Stored data entries
※ ※ ※

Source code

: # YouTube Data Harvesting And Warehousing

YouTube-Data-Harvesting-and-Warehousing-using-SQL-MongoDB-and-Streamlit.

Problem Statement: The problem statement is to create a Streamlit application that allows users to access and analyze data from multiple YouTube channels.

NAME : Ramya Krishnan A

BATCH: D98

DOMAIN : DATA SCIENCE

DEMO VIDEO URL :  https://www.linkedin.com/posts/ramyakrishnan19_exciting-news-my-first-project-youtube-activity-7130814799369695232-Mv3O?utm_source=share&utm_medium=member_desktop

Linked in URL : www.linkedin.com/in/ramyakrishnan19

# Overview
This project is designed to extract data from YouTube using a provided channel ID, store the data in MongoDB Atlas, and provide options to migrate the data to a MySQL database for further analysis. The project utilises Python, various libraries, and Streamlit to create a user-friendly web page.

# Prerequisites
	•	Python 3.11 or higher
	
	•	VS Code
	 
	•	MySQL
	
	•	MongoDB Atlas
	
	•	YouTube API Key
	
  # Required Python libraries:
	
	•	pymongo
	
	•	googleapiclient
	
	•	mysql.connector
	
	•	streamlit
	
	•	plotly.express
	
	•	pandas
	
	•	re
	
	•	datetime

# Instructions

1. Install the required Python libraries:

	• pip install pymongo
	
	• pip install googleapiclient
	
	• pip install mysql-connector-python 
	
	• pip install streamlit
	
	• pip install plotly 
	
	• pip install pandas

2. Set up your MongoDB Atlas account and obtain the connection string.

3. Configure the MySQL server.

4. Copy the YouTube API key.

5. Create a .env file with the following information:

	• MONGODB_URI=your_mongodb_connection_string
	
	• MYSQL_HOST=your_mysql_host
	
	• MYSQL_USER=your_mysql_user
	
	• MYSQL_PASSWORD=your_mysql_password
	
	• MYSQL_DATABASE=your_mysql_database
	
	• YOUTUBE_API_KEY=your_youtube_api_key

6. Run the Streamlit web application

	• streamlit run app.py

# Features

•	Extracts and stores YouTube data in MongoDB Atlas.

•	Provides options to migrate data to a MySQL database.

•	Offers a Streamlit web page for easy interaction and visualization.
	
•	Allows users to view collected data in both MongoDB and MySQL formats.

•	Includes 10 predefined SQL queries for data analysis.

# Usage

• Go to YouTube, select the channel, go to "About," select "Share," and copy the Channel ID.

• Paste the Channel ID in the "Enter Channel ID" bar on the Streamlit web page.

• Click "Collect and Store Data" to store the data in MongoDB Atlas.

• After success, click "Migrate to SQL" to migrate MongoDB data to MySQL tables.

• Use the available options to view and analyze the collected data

※ ※ ※

Please state how many lines in the entries above include the string "options", and write only that number.

3